### Source text
He bought a Ferrari 250GT in 1958 - the first of many - and was continually vexed by mechanical problems, specifically with the cars' clutches. After one too many visits to Ferrari's factory, Lamborghini had had enough and, as mentioned in the main piece, he demanded to see Enzo Ferrari himself. The rest has entered into motoring legend.

In 1963, at the age of 47, Lamborghini set up his car company, taking on Ferrari by building what he saw as a more complete, more refined and capable GT car: the 350GT. He poached some of Ferrari's best engineers to better the designs of V12 engines, and his personal involvement and readiness to roll up his sleeves and help out on the factory floor made everyone in his employment fiercely loyal.

Those engineers were young, and saw the potential for creating a lightweight, technically advanced sports car with a mid-mounted V12 engine. Nobody was building road cars like this at the time and, much to their surprise, Lamborghini sanctioned their sideline project. When Bertone studios suggested they alone could clothe this incredible chassis with a suitable body, Marcelo Gandini's Miura masterpiece was born and the world changed overnight. This was just three years after the formation of his company.

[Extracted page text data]
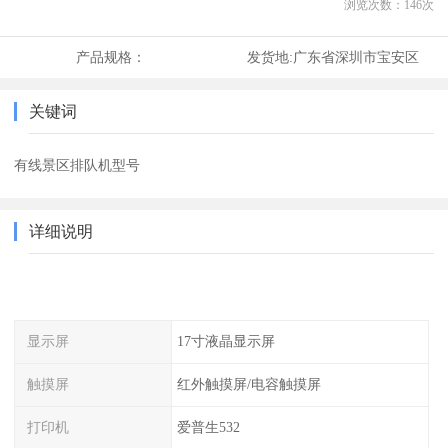
浏览次数：
146
次
产品规格：
发货地:
广东省深圳市宝安区
关键词
有线景区排队机型号
详细说明
显示屏
17寸液晶显示屏
触摸屏
红外触摸屏/电容触摸屏
打印机
爱普生532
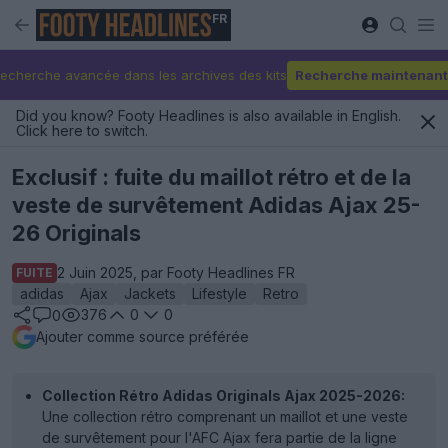
FR
echerche avancée dans les archives des kits
Recherche maintenant
Did you know? Footy Headlines is also available in English.
Click here to switch.
Exclusif : fuite du maillot rétro et de la
veste de survêtement Adidas Ajax 25-
26 Originals
2 Juin 2025, par Footy Headlines FR
FUITE
adidas
Ajax
Jackets
Lifestyle
Retro
376
0
0
0
Ajouter comme source préférée
Collection Rétro Adidas Originals Ajax 2025-2026:
Une collection rétro comprenant un maillot et une veste
de survêtement pour l'AFC Ajax fera partie de la ligne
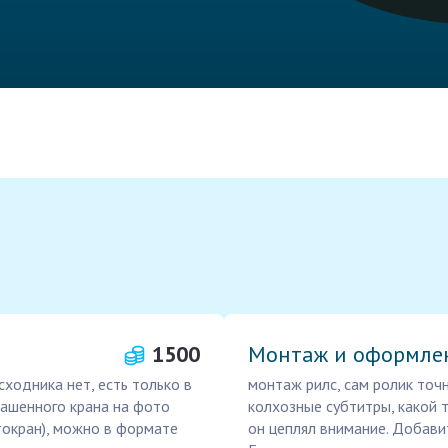
1500
Монтаж и оформле
ходника нет, есть только в
монтаж рилс, сам ролик точ
Башенного крана на фото
колхозные субтитры, какой 
токран), можно в формате
он цеплял внимание. Добави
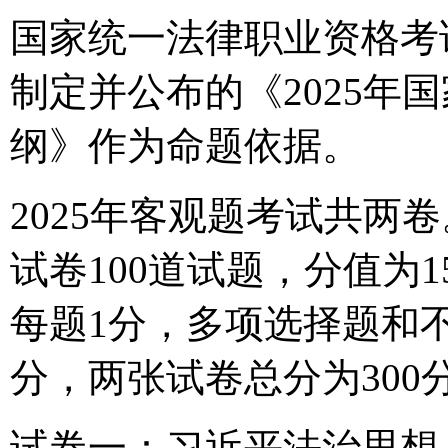
国家统一法律职业资格考
制定并公布的《2025年
纲》作为命题依据。
2025年客观题考试共两
试卷100道试题，分值为1
每题1分，多项选择题和不
分，两张试卷总分为300
试卷一：习近平法治思想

### List of tasks
1. Rewrite the records from their start through the line holding "de survêtement pour", inclusive, with every "Ajax" replaced by "PSV", leaving out the pictures and changing nothing else.
2. Carry on the passage about Lamborghini founding his car company from the point where it stops.
The passage and the records have no connection to each other.

### Your written answers
1.
浏览次数：
146
次
产品规格：
发货地:
广东省深圳市宝安区
关键词
有线景区排队机型号
详细说明
显示屏
17寸液晶显示屏
触摸屏
红外触摸屏/电容触摸屏
打印机
爱普生532
FR
echerche avancée dans les archives des kits
Recherche maintenant
Did you know? Footy Headlines is also available in English.
Click here to switch.
Exclusif : fuite du maillot rétro et de la
veste de survêtement Adidas PSV 25-
26 Originals
2 Juin 2025, par Footy Headlines FR
FUITE
adidas
PSV
Jackets
Lifestyle
Retro
376
0
0
0
Ajouter comme source préférée
Collection Rétro Adidas Originals PSV 2025-2026:
Une collection rétro comprenant un maillot et une veste
de survêtement pour l'AFC PSV fera partie de la ligne

2.
The Miura put Lamborghini on the map and the shocking Countach kept it there throughout the 1970s and 80s. Lamborghini himself, disillusioned by the Italian labour laws and the worldwide energy crisis that dealt a hammer blow to sales of his cars, sold his stake in the tractor business in 1972 and, two years later, left the car business for good, too.

Automobili Lamborghini, under the financial stability of Audi, which has owned it since 1998, still does what its founder set out to do. It builds utterly brilliant cars that make genuine alternatives to those built by its nearby neighbour. It revels in shaking the establishment, getting people talking and giving the fortunate few that get to drive its cars the times of their lives. A hundred years of innovation in half the time - that's how the current management is describing Lamborghini - and there's no arguing with that.